Dr. Sohan shot down claims that Gardasil is a danger to the lives of young girls, by stating that the benefits of the vaccine far outweigh the side effects, which he added are similar to the effects of a stomach virus.
A Board Certified obstetrics and gynecology specialist, Dr. Sohan argues that contrary to reports, the HPV Vaccine is not controversial, adding that since the CDC approved the vaccine in 2009, it has shown to be quite beneficial, combating more than 30 types of HPV viruses.
According to a Demerara Waves Online News report, there was an up-roar in Guyana when parents were told that Gardasil was being administered to girls to counter Types 6 and 11, that cause genital warts, and Type 16 and 18 that cause cervical cancer.
“The only way someone could contract the HPV virus is from sexual activity, so pretty much the majority of the population is at risk, said Dr. Sohan, chief of the Brooklyn Women’s Pavilion, at 44 Court Street.
Stating that any medical professional, not necessarily a cancer specialist could administer the drug, Dr. Sohan explained that the vaccine is a preventative medicine, that was initially approved for girls, age 11 to 12 only, but subsequently approved by the CDC for boys from age nine to 26.
“There is a lot of misconception about vaccines in the Guyanese community, said Dr. Sohan who feels the population is not educated enough about the effectiveness of these health measures.
Dr. Sohan, who completed his education at Albany Medical College and St. Luke’s Roosevelt Hospital Center, supports the Ministry of Health’s lead in administering the vaccine, from a public health concern. And according to him, the drug has to hold a lot of weight because the FDA approved it for use in the USA.
He insists that the health department of Guyana should educate the nationals about the dangers of cervical cancer. Women are diagnosed with this form of cancer at a very high rate in third world countries such as Guyana because of the lack of screenings and vaccination.
However, Dr. Sohan who provides OB/GYN care to women from teenage to golden age despite their economic status, argues that most women should get a yearly pap smear.

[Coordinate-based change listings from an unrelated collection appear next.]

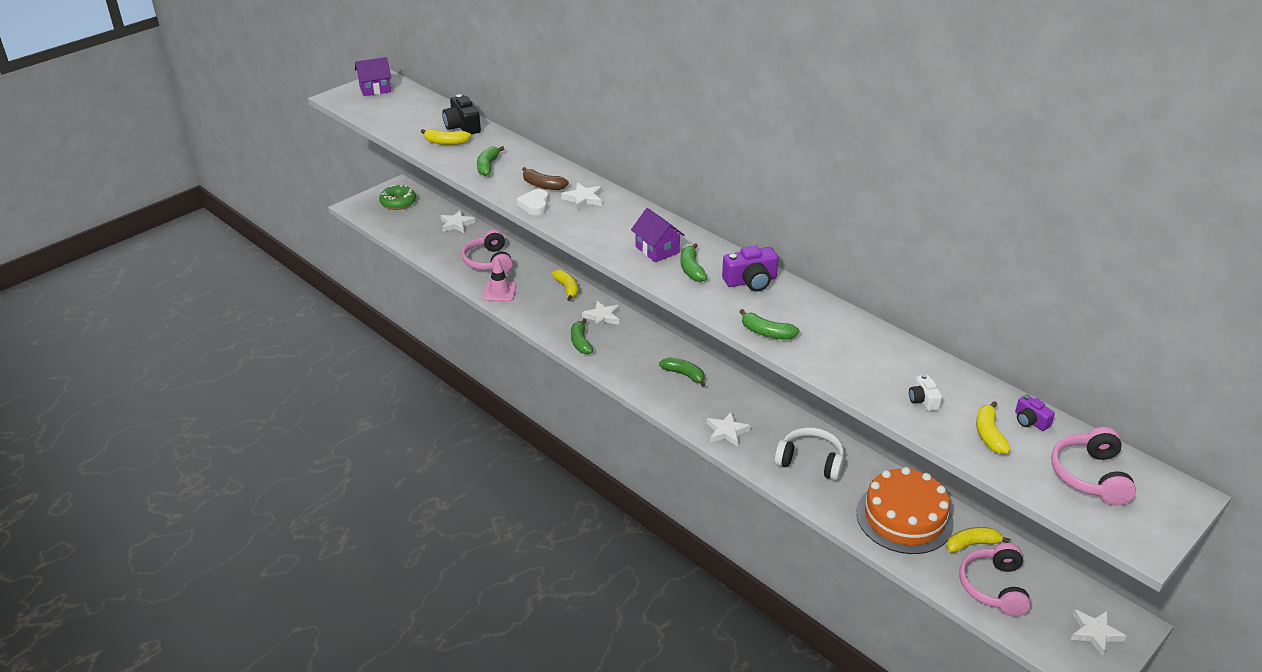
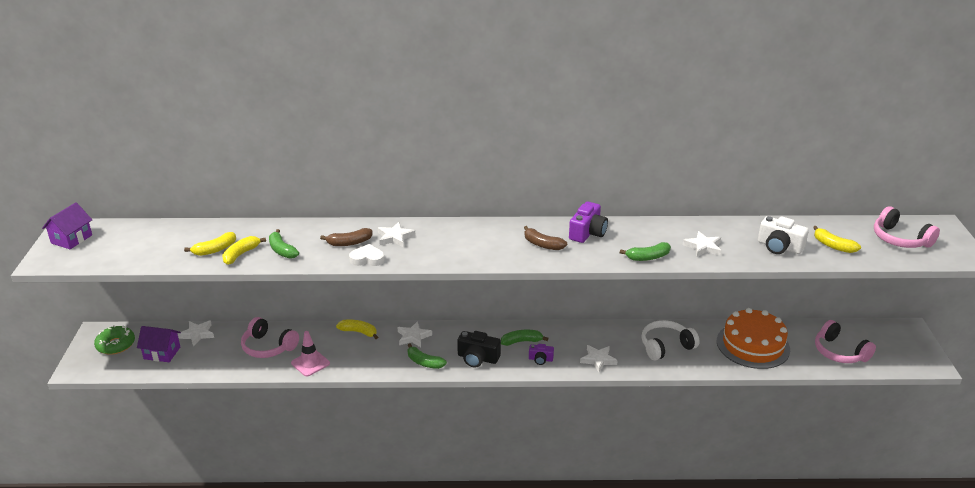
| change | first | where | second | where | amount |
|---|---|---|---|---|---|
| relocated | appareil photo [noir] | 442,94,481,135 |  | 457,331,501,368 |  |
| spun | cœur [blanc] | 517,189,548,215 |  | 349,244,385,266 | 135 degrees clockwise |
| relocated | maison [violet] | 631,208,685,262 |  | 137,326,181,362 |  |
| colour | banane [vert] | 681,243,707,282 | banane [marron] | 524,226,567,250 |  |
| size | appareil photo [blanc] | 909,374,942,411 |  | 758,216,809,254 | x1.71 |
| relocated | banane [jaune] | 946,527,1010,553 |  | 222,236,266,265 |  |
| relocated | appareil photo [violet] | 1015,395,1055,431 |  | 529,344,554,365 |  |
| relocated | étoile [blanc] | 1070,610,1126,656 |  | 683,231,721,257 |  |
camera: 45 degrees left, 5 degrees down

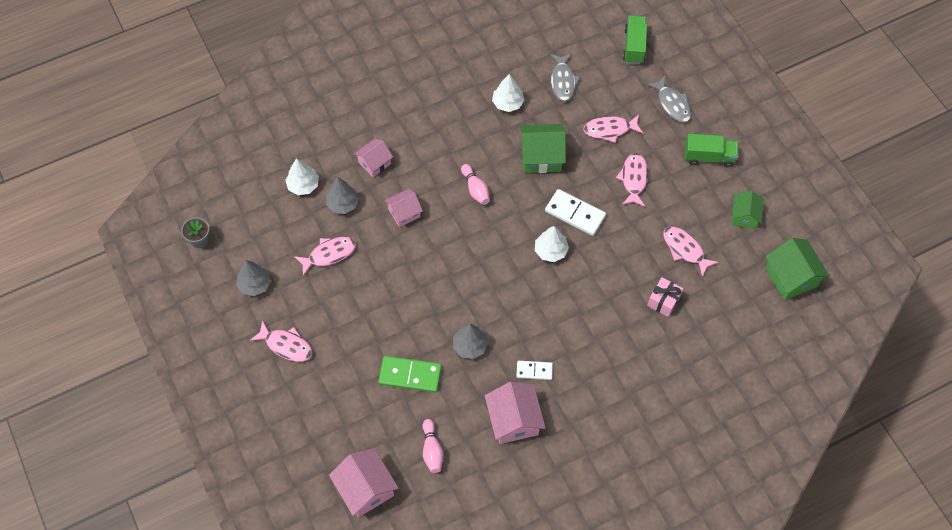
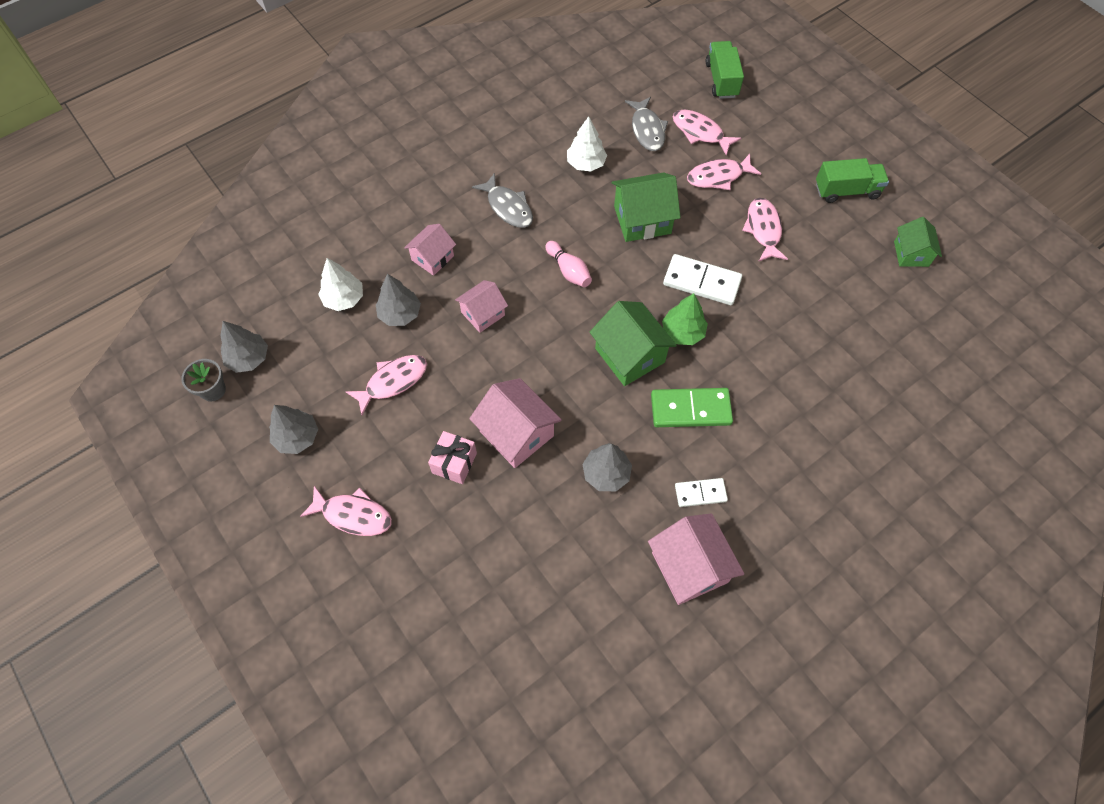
| change | first | where | second | where | amount |
|---|---|---|---|---|---|
| relocated | maison [rose] | 329,448,398,517 |  | 469,378,562,468 |  |
| relocated | domino [vert] | 378,356,442,392 |  | 651,388,733,427 |  |
| missing | quille [rose] | 423,419,444,473 |  |  |  |
| colour | arbre [blanc] | 535,226,569,262 | arbre [vert] | 662,293,708,345 |  |
| relocated | poisson [gris] | 646,76,691,123 |  | 472,173,533,228 |  |
| relocated | cadeau [rose] | 647,277,683,317 |  | 428,431,477,484 |  |
| relocated | poisson [rose] | 663,227,719,277 |  | 672,109,741,156 |  |
| relocated | maison [vert] | 765,238,830,300 |  | 590,301,677,386 |  |
| appeared |  |  | arbre [gris] | 220,321,268,373 |  |
camera: 10 degrees left, 0 degrees up

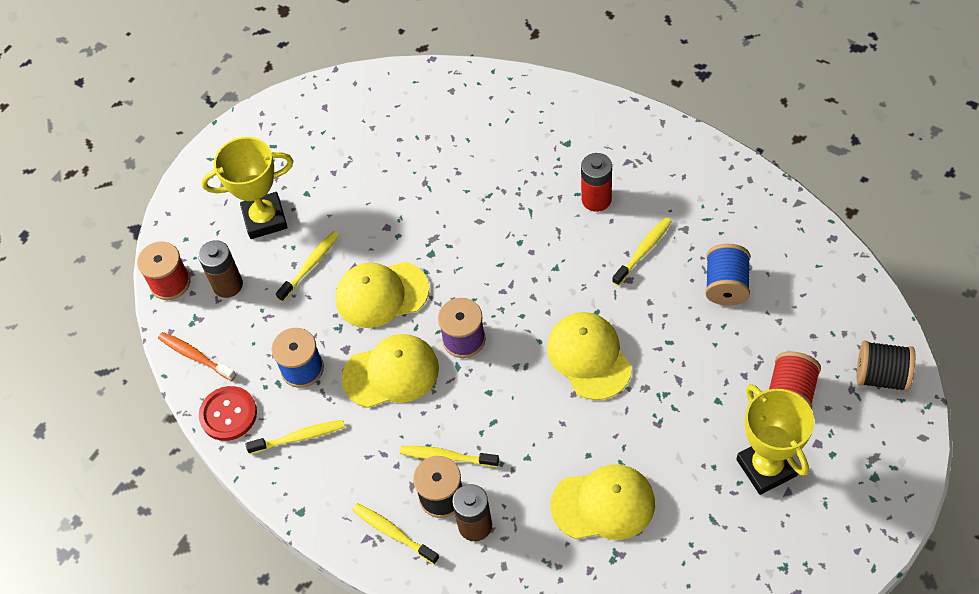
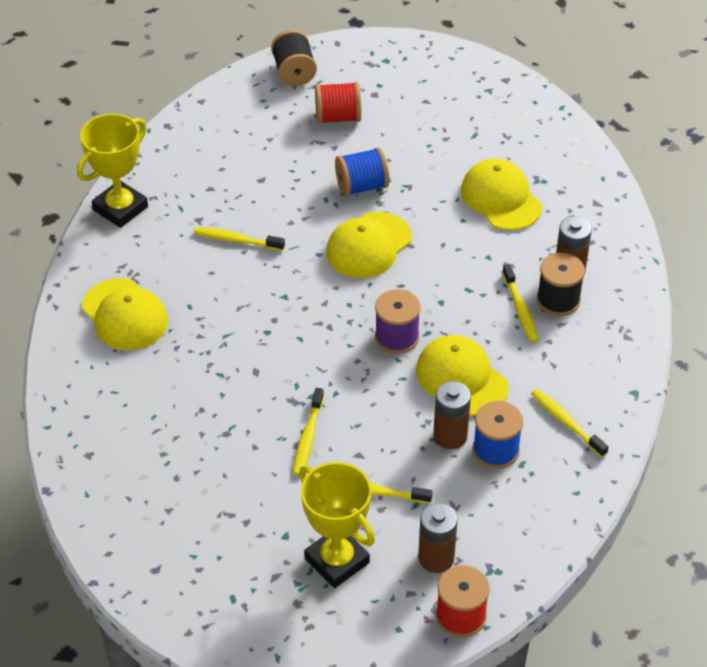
| change | first | where | second | where | amount |
|---|---|---|---|---|---|
| missing | brosse à dents [orange] | 158,332,236,381 |  |  |  |
| missing | bouton [rouge] | 199,386,257,441 |  |  |  |
| relocated | casquette [jaune] | 336,262,429,328 |  | 82,278,168,350 |  |
| relocated | brosse à dents [jaune] | 352,503,439,565 |  | 293,388,324,476 |  |
| missing | pile [rouge] | 581,153,612,212 |  |  |  |
| relocated | bobine [bleu] | 705,244,750,306 |  | 335,147,389,197 |  |
| relocated | trophée [jaune] | 737,384,814,495 |  | 77,114,148,228 |  |
| appeared |  |  | pile [marron] | 433,381,471,449 |  |
camera: 120 degrees left, 10 degrees down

And more so for women in Guyana who are at greater risk because of the lack of regular screenings. “Gardasil could prevent someone’s daughter from getting cervical cancer,” he said.
“The fact that the FDA approved Gardasil to prevent the spread of the HPV virus in the U.S. should convince the Guyanese population and the rest of the Caribbean, and Latin America that it is an effective preventive medicine.